What matters is the whole of the rest of it - the IWAD files are copyrighted, the monsters, story and so on are copyrighted. And the name "Doom" is trademarked. The fact that they've released the source code doesn't mean they've given away ownership of the game. And the fact that they own it means that they can exert a lot of legal control over anything fans do with it. The truth is, all of us who make our levels, mods, source ports, etc. do so at their pleasure and if they wanted to just end the Doom modding scene tomorrow they probably could. They don't because they have no reason to (it benefits them to have passionate fans of their games, obviously) but if you start making money off their work then you put yourself on shaky grounds.

 

By the way, this is part of why I've put so much effort into Freedoom over the years and tried to organise people to build a foundation for ourselves that we, the Doom community, collectively control, so our artistic endeavours aren't subject to the whims of a corporation that can shut down all the things we love doing. This is the essence of the free software movement, but it's hard to get these ideas across to people, I guess because they're somehow abstract and difficult to understand until the real cease & desist order drops through your letterbox.
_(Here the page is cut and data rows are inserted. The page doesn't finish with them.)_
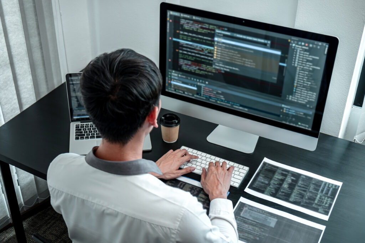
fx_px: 497
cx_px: 182
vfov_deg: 27.5
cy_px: 122
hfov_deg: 40.3
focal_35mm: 49
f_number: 3.6
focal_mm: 32.9
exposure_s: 1/100
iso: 250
That and most of the literature about free software (like the page I just linked to) is just really, really bad. But think about the difference between owning and renting the house you live in; one makes you more free as a person, even if your landlord tells you that you don't have to pay rent. 

 

Linguica thinks that even Freedoom is on shaky ground; maybe he's right, I don't know and I don't want to even speculate. If you care about this issue and you have Doom modding skills then I still think contributing to it is the most constructive, positive thing you can do. There's still plenty of room for improvement, so come and help out.

Thanks for this post. I think it's important for this message to be made much louder and more clear. I admit, I've wondered about the shaky ground issue myself. I never really put it together that FD was actually a push towards protecting things like modding. I think this message should be on the home page, except that it might ruffle the wrong feathers. Maybe it's best as is. But I must say that this post enlightened me, so thanks for that, and thanks for what you do.